Le climat de répression à l’encontre des médias indépendants en Russie s’intensifie. Ce vendredi, un tribunal de Moscou a décidé de placer en détention provisoire Oleg Roldouguine, journaliste du média indépendant Novaïa Gazeta. Cette décision fait suite à son arrestation survenue la veille, durant des perquisitions menées à son domicile et à la rédaction.

EN BREF

  • Oleg Roldouguine est accusé d’avoir collecté et diffusé des données personnelles.
  • Il a enquêté sur des affaires de corruption impliquant des figures politiques de haut niveau.
  • Les médias indépendants subissent une pression croissante depuis le début de l’invasion de l’Ukraine.

Dans un communiqué diffusé sur Telegram, le tribunal Tverskoï a indiqué que Roldouguine, ainsi que d’autres personnes non identifiées, aurait illégalement collecté et diffusé des informations informatiques. Les accusations portées contre lui soulèvent des interrogations sur la liberté de la presse en Russie, particulièrement dans le contexte actuel.

Ce journaliste d’investigation est connu pour ses enquêtes sur la corruption au sein des plus hautes sphères du pouvoir en Russie. Parmi ses cibles figurent des personnalités influentes telles que l’ancien président Dmitri Medvedev et le dirigeant tchétchène Ramzan Kadyrov. Dans une vidéo diffusée lors de l’audience, Oleg Roldouguine apparaît visiblement abattu, les yeux baissés.

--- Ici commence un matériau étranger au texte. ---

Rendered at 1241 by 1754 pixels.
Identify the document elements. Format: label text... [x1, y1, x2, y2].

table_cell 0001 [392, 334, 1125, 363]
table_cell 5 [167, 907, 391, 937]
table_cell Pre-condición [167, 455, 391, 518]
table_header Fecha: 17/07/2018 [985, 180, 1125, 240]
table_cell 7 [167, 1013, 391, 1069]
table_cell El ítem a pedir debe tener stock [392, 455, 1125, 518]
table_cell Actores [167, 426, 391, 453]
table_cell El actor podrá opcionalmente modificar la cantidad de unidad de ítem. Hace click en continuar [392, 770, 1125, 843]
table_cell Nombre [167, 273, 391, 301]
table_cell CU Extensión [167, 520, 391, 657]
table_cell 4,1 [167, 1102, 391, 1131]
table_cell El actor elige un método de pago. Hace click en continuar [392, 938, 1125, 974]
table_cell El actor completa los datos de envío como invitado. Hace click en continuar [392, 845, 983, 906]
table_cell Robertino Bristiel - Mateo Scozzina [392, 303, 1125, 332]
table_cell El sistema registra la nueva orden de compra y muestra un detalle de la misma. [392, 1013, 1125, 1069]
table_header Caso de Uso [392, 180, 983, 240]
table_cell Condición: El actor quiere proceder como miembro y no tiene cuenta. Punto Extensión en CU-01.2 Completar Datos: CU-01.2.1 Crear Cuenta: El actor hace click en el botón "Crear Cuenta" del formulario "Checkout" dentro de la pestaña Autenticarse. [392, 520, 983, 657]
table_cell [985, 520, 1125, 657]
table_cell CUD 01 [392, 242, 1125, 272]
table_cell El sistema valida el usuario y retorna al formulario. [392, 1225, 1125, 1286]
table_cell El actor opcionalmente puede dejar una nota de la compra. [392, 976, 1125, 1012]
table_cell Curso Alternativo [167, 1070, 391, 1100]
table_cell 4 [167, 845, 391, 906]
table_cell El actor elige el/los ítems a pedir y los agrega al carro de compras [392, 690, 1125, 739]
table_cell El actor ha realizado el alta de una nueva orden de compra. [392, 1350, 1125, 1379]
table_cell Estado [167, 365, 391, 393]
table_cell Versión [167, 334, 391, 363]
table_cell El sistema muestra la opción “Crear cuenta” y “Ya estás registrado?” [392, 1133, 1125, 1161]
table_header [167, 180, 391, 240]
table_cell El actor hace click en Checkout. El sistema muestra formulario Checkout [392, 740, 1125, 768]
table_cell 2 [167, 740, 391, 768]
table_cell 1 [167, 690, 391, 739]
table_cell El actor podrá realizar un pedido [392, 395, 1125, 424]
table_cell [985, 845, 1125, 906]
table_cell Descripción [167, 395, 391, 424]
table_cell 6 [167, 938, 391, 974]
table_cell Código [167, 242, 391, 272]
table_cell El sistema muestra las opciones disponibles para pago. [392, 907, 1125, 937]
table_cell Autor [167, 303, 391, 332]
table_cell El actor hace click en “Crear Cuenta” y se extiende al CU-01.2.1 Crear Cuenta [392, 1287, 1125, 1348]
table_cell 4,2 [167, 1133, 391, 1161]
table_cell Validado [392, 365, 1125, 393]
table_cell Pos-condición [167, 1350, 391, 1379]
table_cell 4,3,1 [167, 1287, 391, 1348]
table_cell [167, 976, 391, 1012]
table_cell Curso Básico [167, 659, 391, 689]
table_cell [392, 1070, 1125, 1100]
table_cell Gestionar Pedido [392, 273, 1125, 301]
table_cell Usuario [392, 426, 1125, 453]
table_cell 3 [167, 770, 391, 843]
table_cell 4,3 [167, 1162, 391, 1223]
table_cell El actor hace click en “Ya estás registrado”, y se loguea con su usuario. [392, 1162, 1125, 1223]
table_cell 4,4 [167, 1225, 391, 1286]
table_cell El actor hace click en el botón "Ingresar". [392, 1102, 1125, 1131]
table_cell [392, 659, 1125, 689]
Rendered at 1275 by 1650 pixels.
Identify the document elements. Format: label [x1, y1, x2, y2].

Clamant son innocence, il a affirmé que sa détention jusqu’au 10 mai n’était pas justifiée, précisant qu’il n’avait aucune intention de fuir le pays. Son avocate, Marina Andreïeva, a également dénoncé une enquête qu’elle juge dénuée d’éléments factuels, soulignant l’arbitraire de la procédure.

La situation des médias indépendants en Russie a connu un déclin alarmant depuis le début de la guerre en Ukraine en février 2022. L’introduction de la censure militaire a exacerbé les restrictions sur la liberté d’expression. Novaïa Gazeta, fondé en 1993, a souvent été la cible des autorités en raison de ses enquêtes sur les violations des droits humains et les affaires de corruption. Plusieurs journalistes de ce média ont été assassinés au fil des années, témoignant du danger que représente le journalisme d’investigation en Russie.

Face à cette répression, Novaïa Gazeta a dû adapter son mode de fonctionnement, perdant sa licence et cessant de paraître sous sa forme traditionnelle. Cependant, le média continue d’exister en ligne, offrant une plateforme pour un journalisme libre malgré les risques encourus. Dmitri Mouratov, ancien rédacteur en chef du journal, a reçu le prix Nobel de la paix en 2021 pour ses efforts en faveur de la liberté d’expression.

Cette détention de Roldouguine s’inscrit dans un contexte inquiétant pour la presse en Russie, où la lutte pour la liberté d’information devient chaque jour plus périlleuse. La communauté internationale suit avec attention les développements de cette affaire, symbolisant la résistance des voix indépendantes face à la répression.